*What needs to be done*. Below are entries; output exactly the lines from the one with "background:radial-gradient(circle at 40%" to the one with "margin-left:auto; margin-right:12px; display:flex;", both included, and nothing else.

[Front-end code edit data]
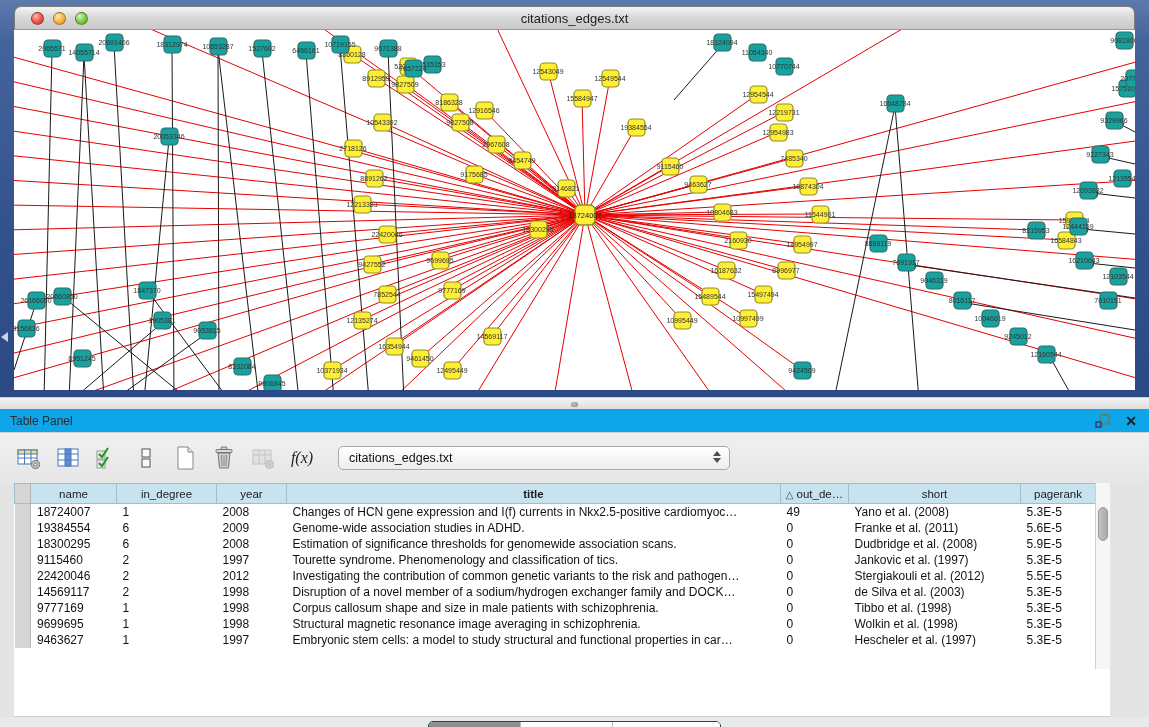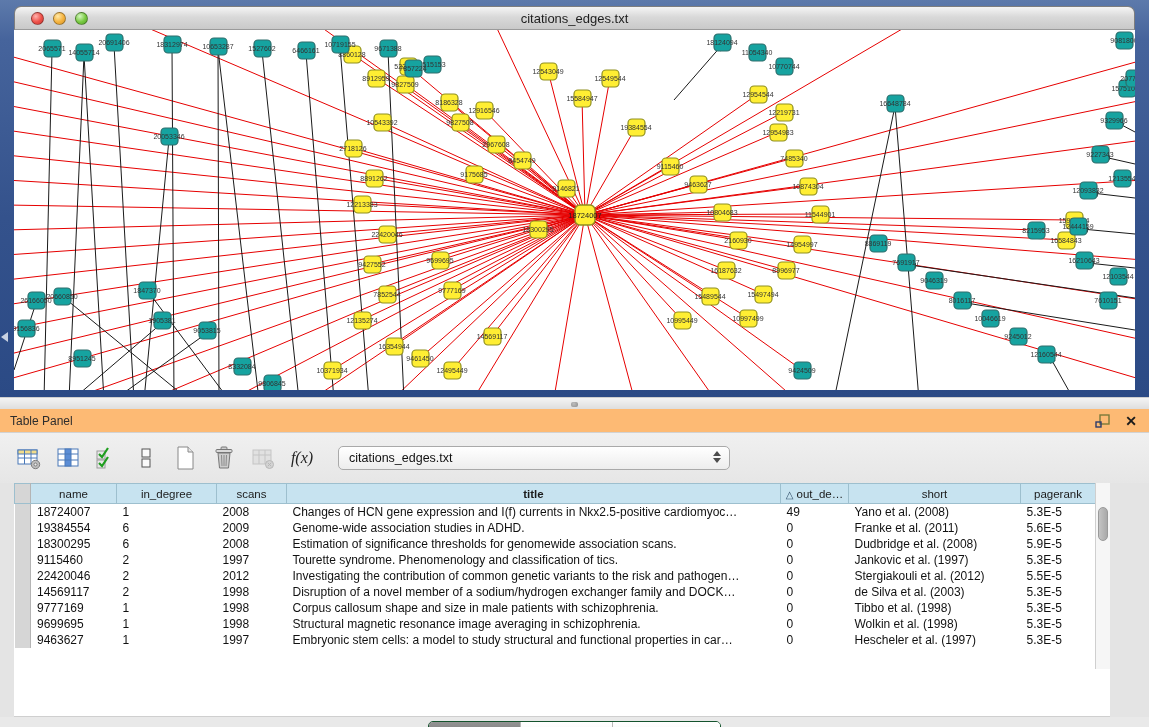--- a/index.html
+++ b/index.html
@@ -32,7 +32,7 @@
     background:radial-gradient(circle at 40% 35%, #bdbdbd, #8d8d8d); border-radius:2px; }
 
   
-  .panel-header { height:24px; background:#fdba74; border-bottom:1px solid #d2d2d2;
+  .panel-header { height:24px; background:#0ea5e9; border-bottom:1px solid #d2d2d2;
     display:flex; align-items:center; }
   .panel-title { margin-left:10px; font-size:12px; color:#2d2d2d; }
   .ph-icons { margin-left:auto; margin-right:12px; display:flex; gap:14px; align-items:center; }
---
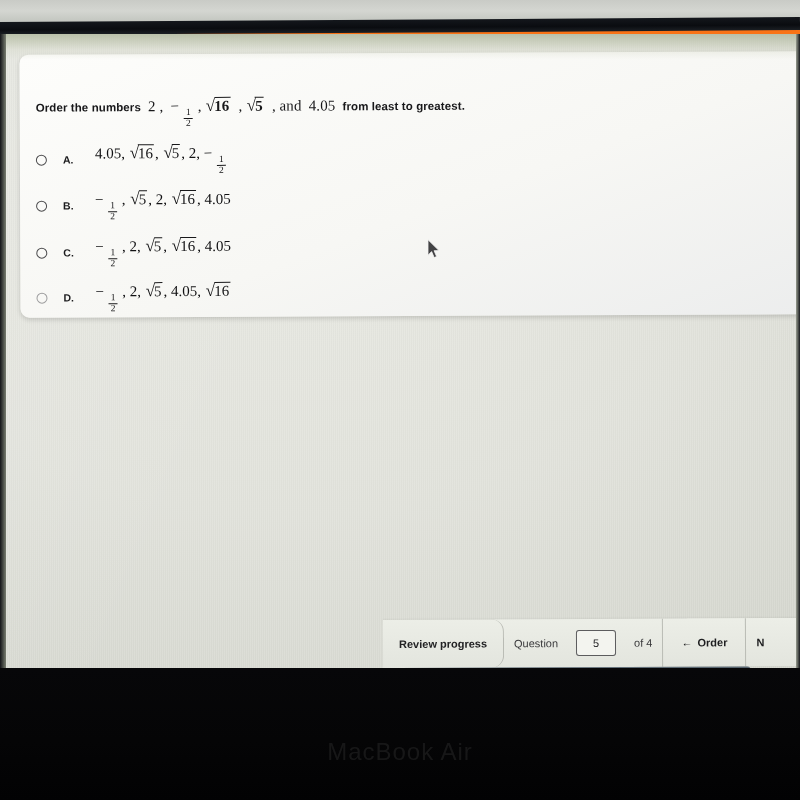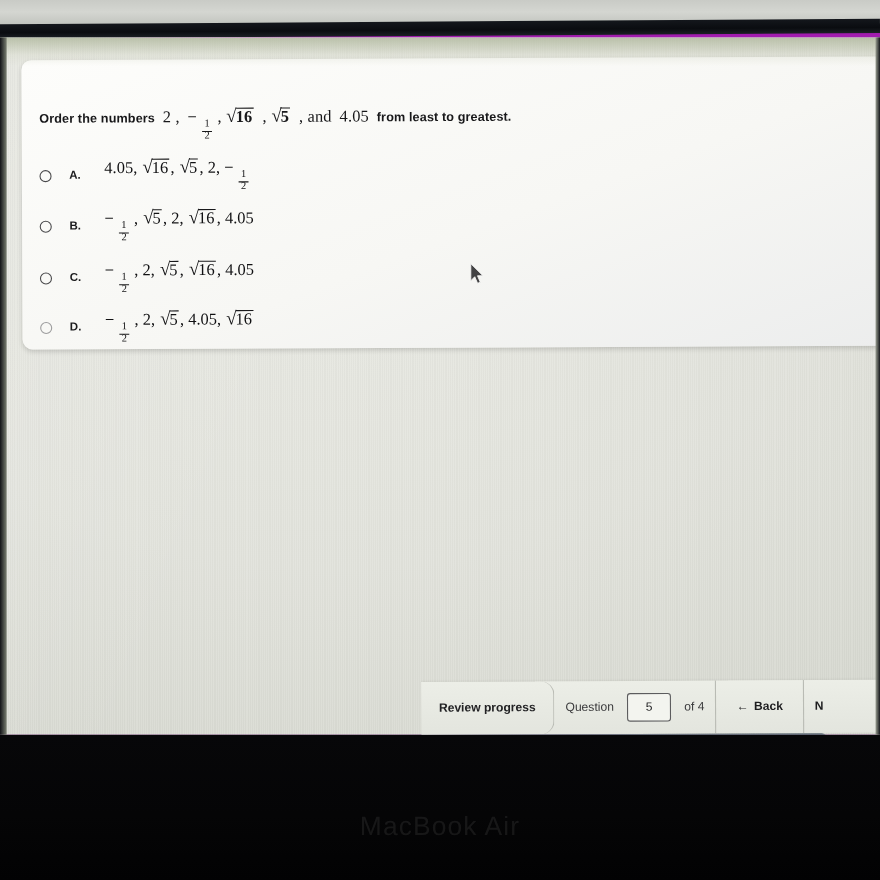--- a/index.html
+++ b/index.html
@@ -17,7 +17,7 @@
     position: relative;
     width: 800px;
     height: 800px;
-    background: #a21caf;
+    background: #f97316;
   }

*Solution to the exercise*.
     background:radial-gradient(circle at 40% 35%, #bdbdbd, #8d8d8d); border-radius:2px; }
 
   
-  .panel-header { height:24px; background:#fdba74; border-bottom:1px solid #d2d2d2;
+  .panel-header { height:24px; background:#0ea5e9; border-bottom:1px solid #d2d2d2;
     display:flex; align-items:center; }
   .panel-title { margin-left:10px; font-size:12px; color:#2d2d2d; }
   .ph-icons { margin-left:auto; margin-right:12px; display:flex; gap:14px; align-items:center; }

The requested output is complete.